Twoje zadanie: Przepisz wiernie te wiersze poniższego listingu, które leżą między wierszem zawierającym „What makes a great hot toys for 7 year old” a wierszem zawierającym „scenarios, sets with”, łącznie z tymi dwoma wierszami.

Rekordy danych
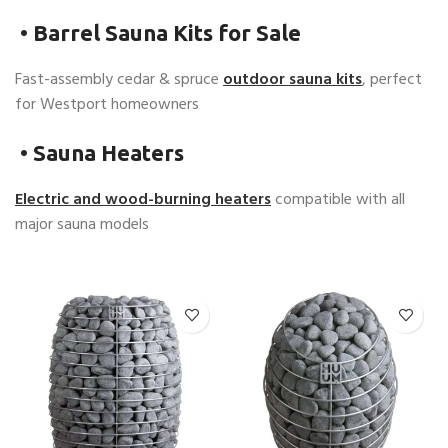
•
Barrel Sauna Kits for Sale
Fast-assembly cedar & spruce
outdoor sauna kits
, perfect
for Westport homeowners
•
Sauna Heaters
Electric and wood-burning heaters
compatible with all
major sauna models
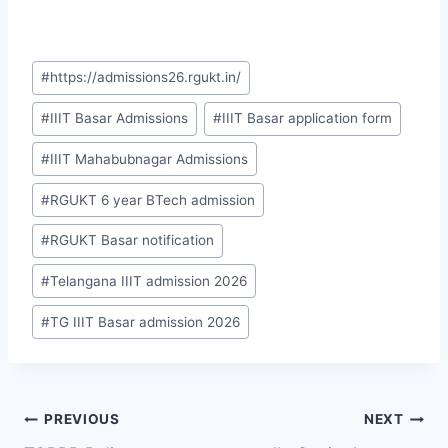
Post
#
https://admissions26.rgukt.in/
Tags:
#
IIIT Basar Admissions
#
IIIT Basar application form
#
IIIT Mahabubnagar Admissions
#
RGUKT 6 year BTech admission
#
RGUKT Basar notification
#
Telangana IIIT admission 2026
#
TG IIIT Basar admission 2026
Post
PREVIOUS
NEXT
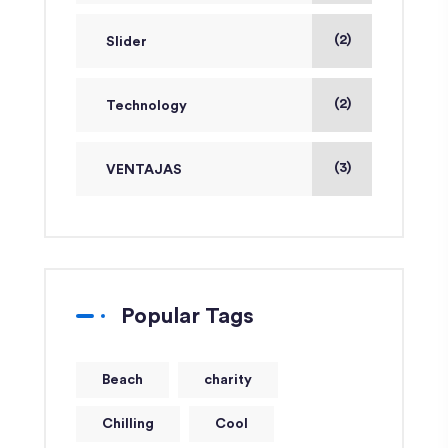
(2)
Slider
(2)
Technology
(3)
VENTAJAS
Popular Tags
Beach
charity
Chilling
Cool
...
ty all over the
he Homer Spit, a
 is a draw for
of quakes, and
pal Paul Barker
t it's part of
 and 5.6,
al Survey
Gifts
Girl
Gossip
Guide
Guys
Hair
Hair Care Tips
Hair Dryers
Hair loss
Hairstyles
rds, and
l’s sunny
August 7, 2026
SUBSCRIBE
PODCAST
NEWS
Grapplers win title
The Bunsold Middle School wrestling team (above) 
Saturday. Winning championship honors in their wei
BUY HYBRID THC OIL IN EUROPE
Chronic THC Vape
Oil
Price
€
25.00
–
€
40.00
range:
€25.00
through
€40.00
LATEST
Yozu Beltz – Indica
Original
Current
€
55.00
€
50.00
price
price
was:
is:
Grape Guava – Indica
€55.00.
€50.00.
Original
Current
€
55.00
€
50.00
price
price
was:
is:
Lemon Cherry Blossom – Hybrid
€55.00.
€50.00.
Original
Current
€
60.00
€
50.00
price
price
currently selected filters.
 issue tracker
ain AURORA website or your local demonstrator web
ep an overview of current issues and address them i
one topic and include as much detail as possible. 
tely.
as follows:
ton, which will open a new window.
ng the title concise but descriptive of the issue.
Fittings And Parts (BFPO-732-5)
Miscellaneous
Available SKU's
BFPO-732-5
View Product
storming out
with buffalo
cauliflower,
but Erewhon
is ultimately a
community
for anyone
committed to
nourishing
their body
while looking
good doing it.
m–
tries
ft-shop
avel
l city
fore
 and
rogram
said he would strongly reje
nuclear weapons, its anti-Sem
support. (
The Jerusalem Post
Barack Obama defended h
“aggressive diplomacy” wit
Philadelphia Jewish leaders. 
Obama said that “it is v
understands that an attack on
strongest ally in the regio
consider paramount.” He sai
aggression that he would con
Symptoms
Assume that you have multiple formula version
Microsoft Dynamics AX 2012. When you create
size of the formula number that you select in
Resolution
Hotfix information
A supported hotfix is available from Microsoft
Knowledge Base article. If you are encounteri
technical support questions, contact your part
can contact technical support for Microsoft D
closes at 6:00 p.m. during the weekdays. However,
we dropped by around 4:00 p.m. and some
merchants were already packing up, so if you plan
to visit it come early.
==
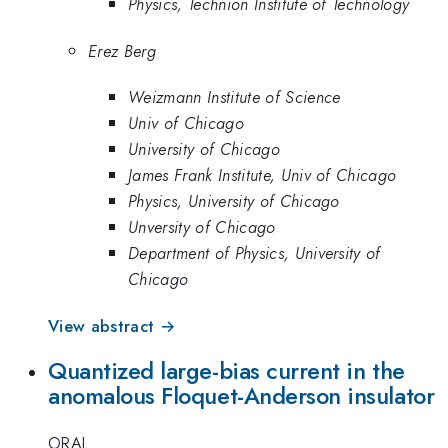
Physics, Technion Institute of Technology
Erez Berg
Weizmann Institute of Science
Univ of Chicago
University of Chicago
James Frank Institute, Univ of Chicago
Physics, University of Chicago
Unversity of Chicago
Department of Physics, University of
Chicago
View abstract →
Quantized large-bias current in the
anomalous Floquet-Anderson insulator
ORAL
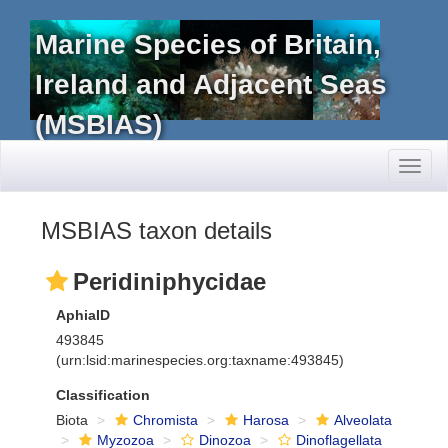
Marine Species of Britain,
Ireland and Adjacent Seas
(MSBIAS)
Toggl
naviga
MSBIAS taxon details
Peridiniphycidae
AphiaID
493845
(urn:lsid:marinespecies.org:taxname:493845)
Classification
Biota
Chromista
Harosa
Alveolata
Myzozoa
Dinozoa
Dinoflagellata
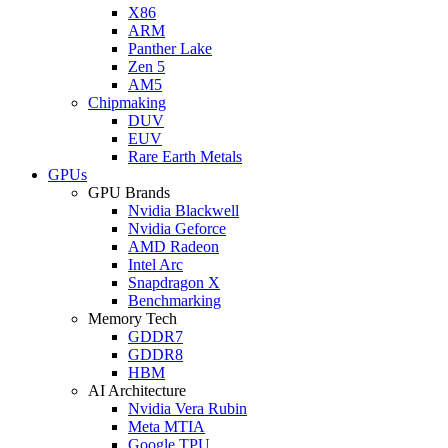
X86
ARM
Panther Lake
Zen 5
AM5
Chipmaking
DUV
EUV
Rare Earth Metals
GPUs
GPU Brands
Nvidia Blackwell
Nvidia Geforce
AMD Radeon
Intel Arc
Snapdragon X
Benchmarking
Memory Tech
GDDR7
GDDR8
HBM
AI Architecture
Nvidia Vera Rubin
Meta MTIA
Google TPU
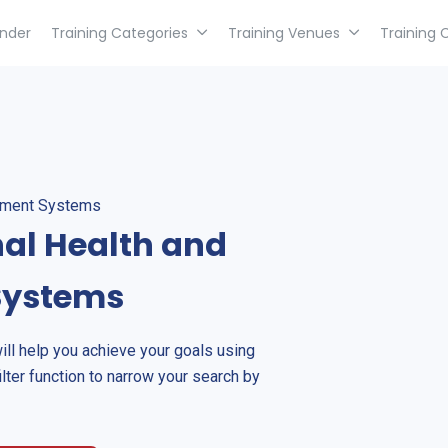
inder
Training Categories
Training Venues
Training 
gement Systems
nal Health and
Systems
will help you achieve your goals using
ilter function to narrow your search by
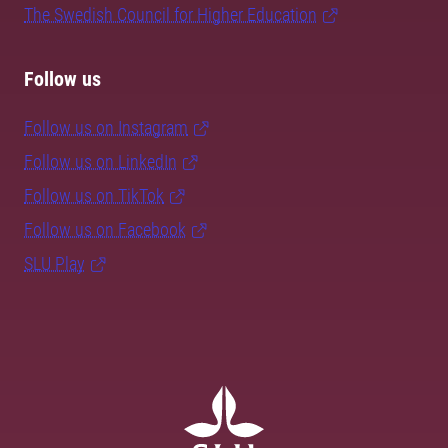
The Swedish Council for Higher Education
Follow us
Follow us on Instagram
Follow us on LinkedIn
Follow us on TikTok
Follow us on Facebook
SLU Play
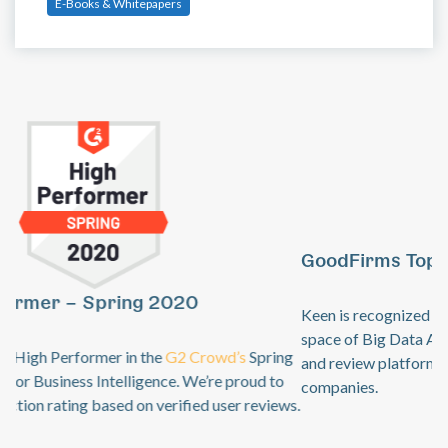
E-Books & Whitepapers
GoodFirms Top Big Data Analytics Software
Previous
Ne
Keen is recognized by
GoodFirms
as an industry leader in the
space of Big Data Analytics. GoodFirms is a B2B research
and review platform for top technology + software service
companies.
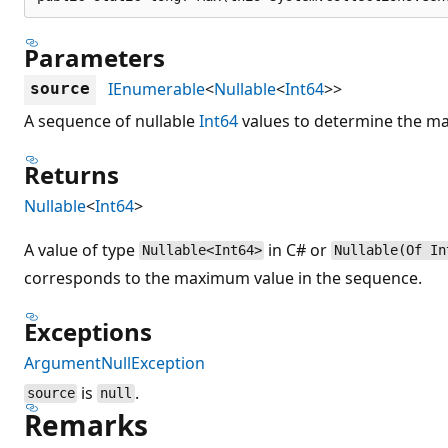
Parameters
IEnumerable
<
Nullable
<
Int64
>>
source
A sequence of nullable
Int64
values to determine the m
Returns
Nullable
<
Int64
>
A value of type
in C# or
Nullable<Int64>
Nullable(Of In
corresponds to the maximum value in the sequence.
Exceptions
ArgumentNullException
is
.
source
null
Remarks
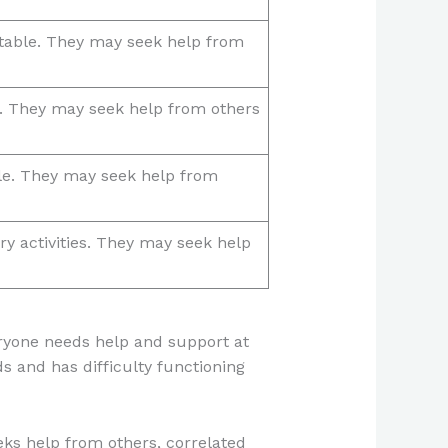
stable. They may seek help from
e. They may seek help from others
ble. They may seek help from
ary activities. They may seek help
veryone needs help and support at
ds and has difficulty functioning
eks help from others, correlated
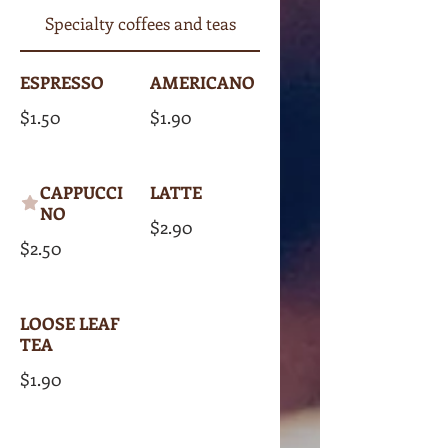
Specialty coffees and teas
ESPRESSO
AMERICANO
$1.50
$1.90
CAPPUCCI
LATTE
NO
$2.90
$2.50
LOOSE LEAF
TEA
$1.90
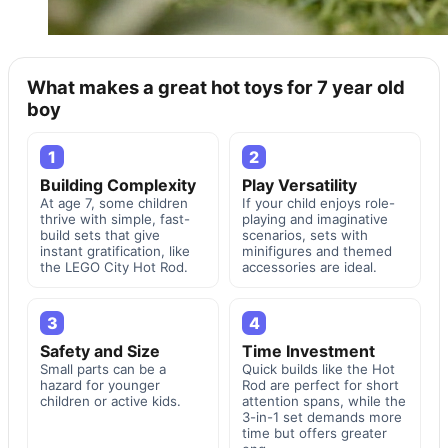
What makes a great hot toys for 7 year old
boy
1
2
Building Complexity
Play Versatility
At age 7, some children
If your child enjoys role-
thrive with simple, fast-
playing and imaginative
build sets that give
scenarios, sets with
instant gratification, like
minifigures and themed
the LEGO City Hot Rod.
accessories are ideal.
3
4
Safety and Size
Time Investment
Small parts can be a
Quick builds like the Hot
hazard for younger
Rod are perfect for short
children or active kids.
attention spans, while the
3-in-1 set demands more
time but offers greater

Wynik ćwiczenia:
What makes a great hot toys for 7 year old
boy
1
2
Building Complexity
Play Versatility
At age 7, some children
If your child enjoys role-
thrive with simple, fast-
playing and imaginative
build sets that give
scenarios, sets with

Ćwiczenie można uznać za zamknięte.